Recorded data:
··········
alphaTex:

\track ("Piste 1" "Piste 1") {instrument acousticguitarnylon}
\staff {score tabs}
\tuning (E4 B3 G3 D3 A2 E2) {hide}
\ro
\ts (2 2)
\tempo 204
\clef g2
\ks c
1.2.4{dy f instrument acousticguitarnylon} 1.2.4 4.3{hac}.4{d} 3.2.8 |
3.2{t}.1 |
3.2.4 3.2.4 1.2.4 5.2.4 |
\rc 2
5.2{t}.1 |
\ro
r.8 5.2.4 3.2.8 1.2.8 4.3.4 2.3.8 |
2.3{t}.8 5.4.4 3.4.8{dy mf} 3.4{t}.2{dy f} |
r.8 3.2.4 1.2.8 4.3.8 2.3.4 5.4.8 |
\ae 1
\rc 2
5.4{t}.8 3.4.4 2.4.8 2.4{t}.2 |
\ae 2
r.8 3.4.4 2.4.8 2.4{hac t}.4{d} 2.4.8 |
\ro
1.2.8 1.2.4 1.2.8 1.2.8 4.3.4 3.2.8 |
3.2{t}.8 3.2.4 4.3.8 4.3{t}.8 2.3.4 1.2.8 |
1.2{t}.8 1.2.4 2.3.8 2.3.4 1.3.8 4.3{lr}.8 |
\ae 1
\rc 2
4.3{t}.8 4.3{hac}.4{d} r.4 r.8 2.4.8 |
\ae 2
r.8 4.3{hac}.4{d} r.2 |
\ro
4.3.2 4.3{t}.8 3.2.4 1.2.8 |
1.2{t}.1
··········
■ Aim
Collect every line of the listing that contains the word "acousticguitarnylon". Case matters.

■ The reply
\track ("Piste 1" "Piste 1") {instrument acousticguitarnylon}
1.2.4{dy f instrument acousticguitarnylon} 1.2.4 4.3{hac}.4{d} 3.2.8 |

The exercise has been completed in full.